Maybe I'm just jumping the gun a bit on being a prophet of doom, but you check the place out and tell me what you think. If the channel's easily accessible to children, they sure ain't gonna be splashin' a lot of the red stuff around. It's Horror, gents, look up that term in your dictionary. I'm sure those two loathsome words that every afficianado who loves the genre, "family entertainment" won't be anywhere in the definition.

Anywho, here's the url. I'm a bit excited that "we" finally get a channel, but I haven't got a whole lot of hope for it once it becomes available on wide-release. If I'm wrong, I'll come back, eat my words and humbly apologize. I've done it before. Remember Kevin Bacon.

http://www.horrorchannel.com/index.php


----------



## dougspaulding (May 22, 2004)

Helspont said:


> Better than watching any of that Lifetime junk; even death is preferable to that.


Maybe not preferable, but more interesting!


----------



## dougspaulding (May 22, 2004)

Helspont said:


> This is a station dedicated to Horror set to launch Oct 2004.


Yes, I've been following this with interest. It's about time! I hope they get it right.

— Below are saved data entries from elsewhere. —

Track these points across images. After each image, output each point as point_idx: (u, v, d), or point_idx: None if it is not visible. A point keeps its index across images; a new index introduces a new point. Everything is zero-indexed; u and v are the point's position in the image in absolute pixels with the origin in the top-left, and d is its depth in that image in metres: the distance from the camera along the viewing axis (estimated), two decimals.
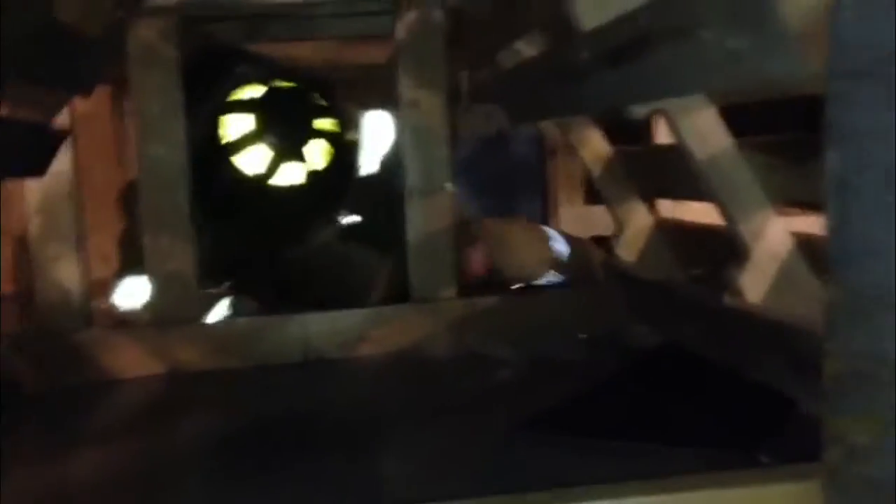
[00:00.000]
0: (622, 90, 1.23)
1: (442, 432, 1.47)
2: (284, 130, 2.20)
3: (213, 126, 2.15)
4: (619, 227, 2.17)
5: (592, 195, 2.61)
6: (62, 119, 1.89)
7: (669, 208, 2.22)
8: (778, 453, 1.17)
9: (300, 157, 2.22)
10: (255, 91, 2.18)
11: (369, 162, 2.46)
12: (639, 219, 2.12)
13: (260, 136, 2.17)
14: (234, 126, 2.17)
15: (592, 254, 2.27)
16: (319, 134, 2.26)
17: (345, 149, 2.32)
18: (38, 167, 1.86)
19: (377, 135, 2.46)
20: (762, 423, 1.33)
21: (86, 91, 1.90)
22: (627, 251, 2.14)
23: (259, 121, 2.16)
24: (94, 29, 1.74)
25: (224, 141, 2.16)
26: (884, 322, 0.74)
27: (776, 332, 1.42)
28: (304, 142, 2.23)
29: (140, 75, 1.93)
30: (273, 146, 2.18)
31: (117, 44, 1.90)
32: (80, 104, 1.96)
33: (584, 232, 2.48)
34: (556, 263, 2.20)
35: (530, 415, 1.45)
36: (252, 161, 2.18)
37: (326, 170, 2.26)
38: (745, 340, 1.53)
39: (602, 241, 2.36)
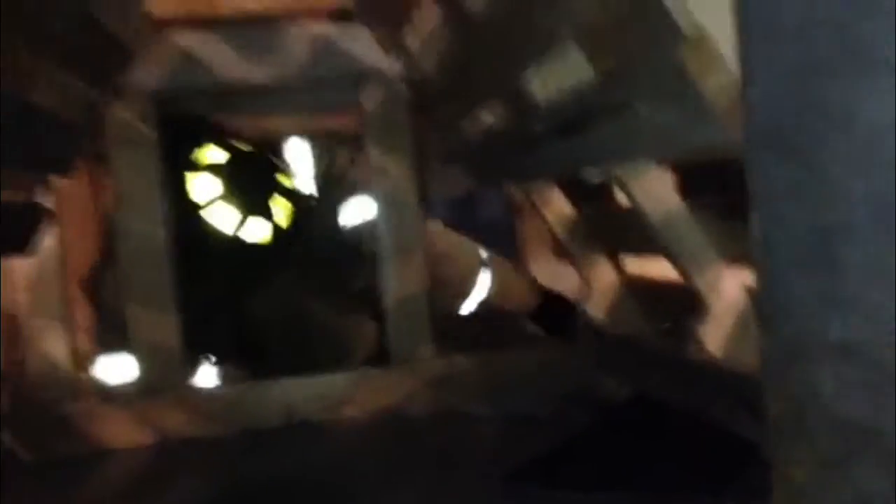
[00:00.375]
0: (572, 157, 1.32)
1: (422, 489, 1.52)
2: (250, 190, 2.31)
3: (182, 187, 2.26)
4: (587, 283, 2.24)
5: (561, 251, 2.69)
6: (46, 198, 1.97)
7: (636, 264, 2.30)
8: (741, 498, 1.23)
9: (267, 215, 2.33)
10: (218, 154, 2.30)
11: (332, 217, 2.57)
12: (605, 275, 2.19)
13: (228, 196, 2.27)
14: (202, 188, 2.27)
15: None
16: (281, 191, 2.37)
17: (304, 205, 2.43)
18: (21, 244, 1.92)
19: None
20: (726, 469, 1.40)
21: (64, 171, 1.97)
22: (596, 307, 2.21)
23: (226, 183, 2.27)
24: (72, 112, 1.82)
25: (195, 201, 2.27)
26: (813, 366, 0.81)
27: (735, 380, 1.49)
28: (268, 199, 2.34)
29: (118, 154, 2.00)
30: (240, 205, 2.28)
31: (95, 125, 1.97)
32: (61, 183, 2.04)
33: (555, 287, 2.55)
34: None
35: (507, 469, 1.51)
36: (221, 219, 2.27)
37: (289, 226, 2.37)
38: (708, 389, 1.59)
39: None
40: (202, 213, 2.27)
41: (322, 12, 2.11)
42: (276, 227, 2.36)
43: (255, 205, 2.33)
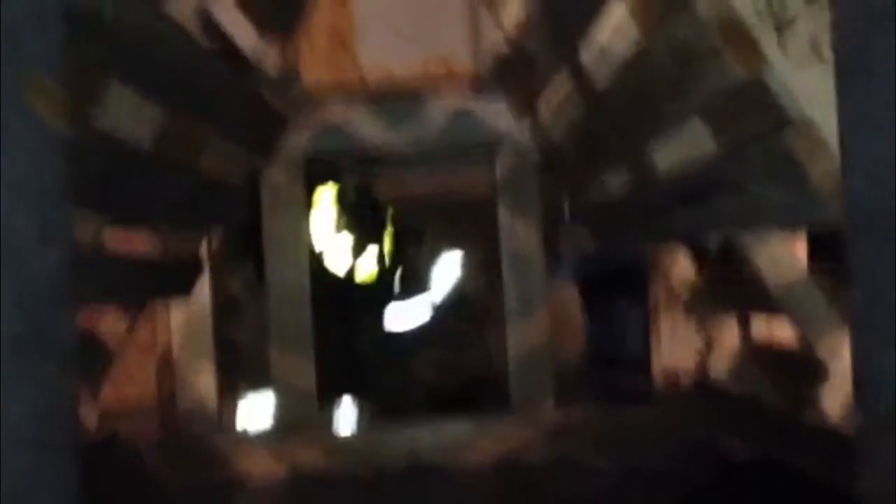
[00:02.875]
0: (692, 225, 1.39)
1: None
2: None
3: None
4: (710, 343, 2.27)
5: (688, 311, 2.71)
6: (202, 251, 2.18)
7: (760, 327, 2.31)
8: None
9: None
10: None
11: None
12: (728, 337, 2.22)
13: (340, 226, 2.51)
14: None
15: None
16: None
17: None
18: (183, 289, 2.13)
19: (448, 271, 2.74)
20: None
21: (228, 226, 2.18)
22: (718, 367, 2.24)
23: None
24: (233, 176, 2.02)
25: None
26: None
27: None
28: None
29: (272, 212, 2.20)
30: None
31: (252, 187, 2.18)
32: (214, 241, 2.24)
33: (686, 345, 2.57)
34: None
35: None
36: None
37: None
38: (826, 453, 1.61)
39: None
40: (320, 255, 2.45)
41: (462, 79, 2.26)
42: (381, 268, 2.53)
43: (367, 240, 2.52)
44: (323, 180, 2.48)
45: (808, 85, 0.98)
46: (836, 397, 1.66)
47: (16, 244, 0.72)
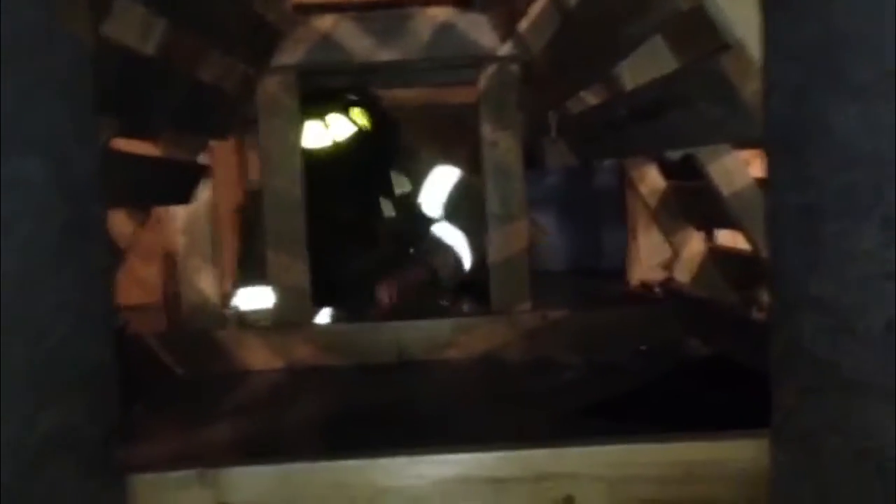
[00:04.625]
0: (648, 140, 1.54)
1: (506, 418, 1.78)
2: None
3: None
4: (675, 252, 2.44)
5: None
6: (203, 157, 2.31)
7: (726, 235, 2.48)
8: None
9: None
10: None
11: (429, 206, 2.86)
12: (692, 245, 2.39)
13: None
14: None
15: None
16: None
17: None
18: (185, 196, 2.28)
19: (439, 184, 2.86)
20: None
21: (223, 135, 2.31)
22: (682, 273, 2.41)
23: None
24: (230, 85, 2.15)
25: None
26: (802, 319, 1.02)
27: None
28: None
29: (266, 121, 2.33)
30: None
31: (247, 95, 2.30)
32: (215, 145, 2.38)
33: (661, 258, 2.74)
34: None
35: (581, 407, 1.75)
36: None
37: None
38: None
39: None
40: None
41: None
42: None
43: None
44: (316, 101, 2.57)
45: (740, 12, 1.12)
46: None
47: (60, 146, 0.86)
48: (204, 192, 2.34)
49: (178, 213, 2.35)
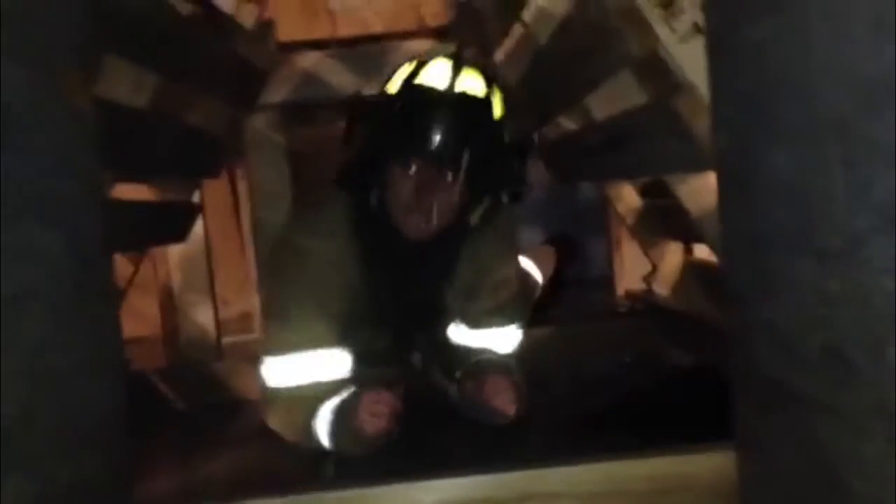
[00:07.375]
0: (617, 166, 1.63)
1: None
2: None
3: None
4: (654, 265, 2.53)
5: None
6: (196, 195, 2.40)
7: (703, 248, 2.57)
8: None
9: None
10: None
11: None
12: (670, 259, 2.48)
13: None
14: None
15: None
16: None
17: None
18: (180, 234, 2.36)
19: None
20: None
21: (214, 174, 2.40)
22: (661, 286, 2.50)
23: None
24: (219, 126, 2.24)
25: None
26: (755, 340, 1.10)
27: None
28: None
29: (255, 157, 2.42)
30: None
31: (236, 134, 2.39)
32: (207, 183, 2.46)
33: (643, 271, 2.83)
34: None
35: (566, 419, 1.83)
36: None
37: None
38: None
39: None
40: None
41: (430, 29, 2.46)
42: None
43: None
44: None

Just as interesting, however, is the current channel called "The Monster Channel". Anyone heard of it? Right now it's only offered on the Voom satellite service, but I believe it's commercial-free, and it's in High Definition! I would consider getting Voom mainly for this (and the HD).


----------



## dougspaulding (May 22, 2004)

Sorry about that. I forgot, here's the URL:

http://www.voom.com/vhdo/mnst/index.jsp


----------



## Zombie-F (Apr 12, 2004)

So far, from what the Horror Channel people have been saying, the movies they air will be unedited. I believe there will be commercials, but the movies are (supposed to be) uncut. It is on cable, so they can do it if they really want to. The FCC has no jurisdiction over what gets sent over cable.

Even if it is just a more horror-geared version of the Sci-Fi Channel, it's definitely a welcome channel in this house. Also, just have a look at who's on their comittee on their site... just about every horror heavyweight is on it... Craven, Carpenter, "the italian schlockmeisters" (as Helspont puts 'em)... you get the picture.

Yeah, I abused "..." way too much in the above paragraph.


----------



## VtheVamp (Apr 27, 2004)

yeah what Zombie F said. Plus they also mentioned that the reason/way that they can do the un-edited movies is due to that the sponsors know what is gonna be on and not pull their ads and such.

I cant wait to check this out! Its gonna be like Halloween allllllll day!


----------



## Sinister (Apr 18, 2004)

Just how long do you think that will last? Sci-Fi  wasn't a bad channel when it started either. I'll just adopt a "wait-and-see" attitude about the whole thing. Maybe it won't be so bad, but that's a bit tough to believe if the Schlockmeisters are involved. Yes, I most likely will tune in and leave the channel there 24/7. With all The Simpsons episodes eventually making it to DVD, what else is there to really look at?


----------